Thanks for the replies 

I'm frustrated that I live in such a secluded area and good quality foods are hard to find.

I might start ordering off the net - other brands have been recommended but I thought that finding an in-store source would be more convenient than ordering.
I might be wrong  If I just plan things carefully and be sure to order at least 2 weeks before we run out it might work out to my advantage. . . other have suggested ziwipeak and sojos, as well - so I've read about them.

Or - I could just go back to making the homemade food, which was cheaper and very well balanced (uses a recipe someone gave me on this forum) - the dogs all loved it. I could just take a few hours - make A LOT in bulk - and freeze it just like this Bil-Jac stuff is used.
Thaw a weeks worth at a time. I have a deep freeze so plenty of room for this idea.


----------



## Kathyy (Jun 15, 2008)

I KNOW I am biased but that sounds like a great plan.


----------



## Aunt Peach (Jan 17, 2010)

Yeah, I'll just do that - I've made my own quite a few times in the last few weeks and so I know what I'm doing, now - I know where to get the necessary viatamins and so on to add to the meat - and I can change up the flavors if I want and make more/less however it's necessary.

I have an empty deep freezer sitting in my carport. I was going to get rid of it but now I have a use for it.


----------



## Aunt Peach (Jan 17, 2010)

Ok - done. I've made 3 variations of food and stocked up the deep freeze. . . took a day's work but they have several months worth at a fraction of what anything decent and storebought would have cost.

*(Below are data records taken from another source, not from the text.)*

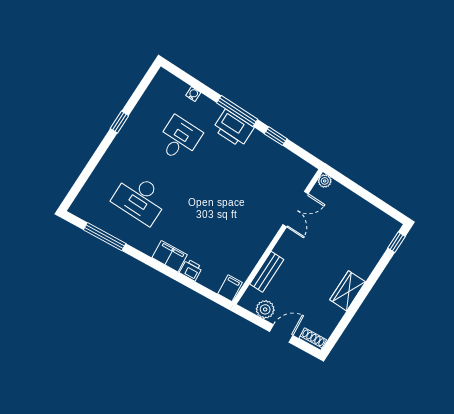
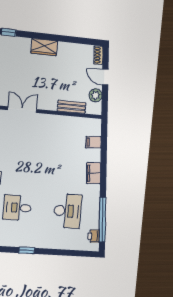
window: (105, 237) -> (102, 220), width x1.46
printer: (191, 270) -> (94, 236), moved
filing cabinet: (230, 288) -> (93, 142), moved
wardrobe: (348, 291) -> (44, 47), moved

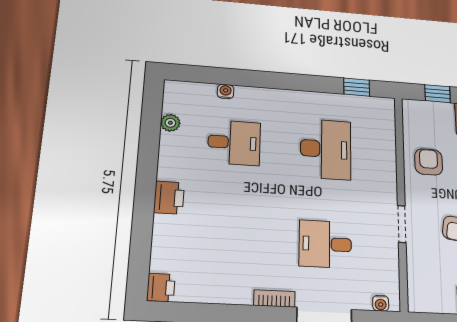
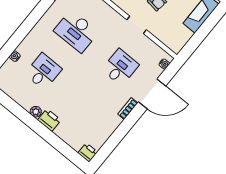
plant: (170, 123) -> (36, 112), moved
desk: (326, 149) -> (76, 31), turned 180
desk: (325, 244) -> (120, 67), turned 180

I've divided it into a few day's worth at a time. All I have to do is remove a bag, put it in fridge and let it thaw, serve until gone - repeat.


----------



## Kathyy (Jun 15, 2008)

Sounds good. Hope it works out for you.


----------



## Six_dogs_too_few (Apr 6, 2010)

I am purchasing a Newfie and picking her up the end of June. The family has been breeding Newfies for over 30 years and has had many champions shown in the US and Canada. She is very respected as a breeder. She has sent me 15 page instructions in feeding the dogs a "natural" diet and caring for them through adulthood. She recommends a balanced *raw* diet of meat, vegetables, dairy, natural grains etc. *No* processed dog foods. She sent me the book The Holistic Guide for a Healthy Dog by Volhard & Brown. She has a relationship with Dr. Brown DVM for over 23 years and her dogs are known to live on average 3-4 years longer than most Newfies.

Since a Newfie grows at an incredible rate the first 18 months she recommends Bil-Jac fresh frozen dog food either alone or preferably mixed with any natural foods. This is the only commercial dog food found in her instructions.

I hope this info was helpful.

George


----------



## john47 (Apr 5, 2010)

hi. you can chek out these sites for dog food. dogfoodanalysis.com, dogfoodscoop.com, dogfoodproject.com. also some good foods you may want to consider are orijen, acana, and wellness. these companies donot use BHA, BHT, ethoxyquin, or menadione in their products. they are dry foods but some of the best.


----------



## Six_dogs_too_few (Apr 6, 2010)

Thanks for your response


----------